Alguns cuidados quando a série histórica do gráfico não começa na posição zero


O Globo - Escala eixo y em gráficos

O eixo vertical deste gráfico, publicado no jornal O Globo, mostra a quantidade de trabalhadores por conta própria (em azul) e a quantidade de trabalhadores com carteira assinada (em vermelho).

Um leitor desatento pode se confundir. A primeira impressão é que a quantidade de trabalhadores por conta própria está crescendo e a quantidade de trabalhadores com carteira assinada está diminuindo. Ambas conclusões estão corretas.

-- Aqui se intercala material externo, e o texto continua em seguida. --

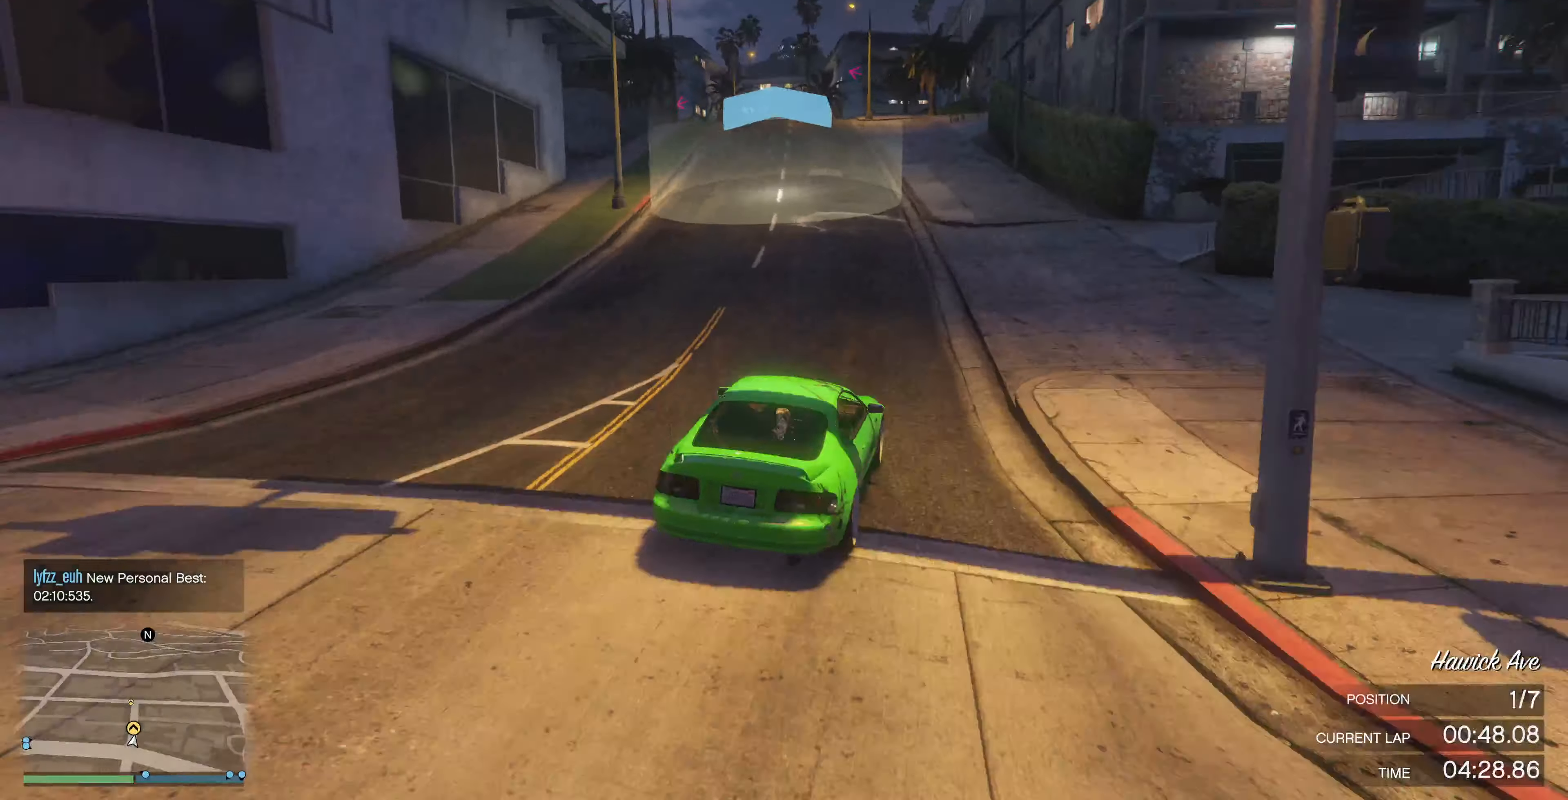
{"buttons": ["R2"], "left_stick": "up-left", "right_stick": "left", "events": [[300, "left_stick", "up-left"]]}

No entanto, visualmente, o leitor fica com a impressão que a quantidade de trabalhadores por conta própria (em azul) e maior que a quantidade de trabalhadores com carteira assinada (em vermelho). Essa é uma falsa conclusão. No primeiro grupo, azul, há 22 milhões de pessoas. No segundo, vermelho, 35 milhões de pessoas.

Comparar tamanhos – A ilusão de ótica ocorre porque por duas razões: o eixo vertical não começa no número zero e começa em diferentes posições em cada gráfico de área. Por causa disse, mesmo que ele demonstre corretamente a evolução (para mais ou para menos), ele induz o leitor ao erro ao comparar o tamanho de cada grupo.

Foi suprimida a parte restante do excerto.